▶ [Problem requirements]: Give back the full data character for character.

[Provided records]

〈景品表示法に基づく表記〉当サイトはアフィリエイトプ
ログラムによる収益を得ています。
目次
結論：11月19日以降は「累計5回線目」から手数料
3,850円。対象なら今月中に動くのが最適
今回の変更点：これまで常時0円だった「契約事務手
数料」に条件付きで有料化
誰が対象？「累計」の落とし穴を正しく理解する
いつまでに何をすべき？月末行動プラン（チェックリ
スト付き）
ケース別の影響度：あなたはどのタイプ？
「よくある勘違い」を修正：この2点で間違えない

[/Provided records]

▶ [Exercise response]:
〈景品表示法に基づく表記〉当サイトはアフィリエイトプ
ログラムによる収益を得ています。
目次
結論：11月19日以降は「累計5回線目」から手数料
3,850円。対象なら今月中に動くのが最適
今回の変更点：これまで常時0円だった「契約事務手
数料」に条件付きで有料化
誰が対象？「累計」の落とし穴を正しく理解する
いつまでに何をすべき？月末行動プラン（チェックリ
スト付き）
ケース別の影響度：あなたはどのタイプ？
「よくある勘違い」を修正：この2点で間違えない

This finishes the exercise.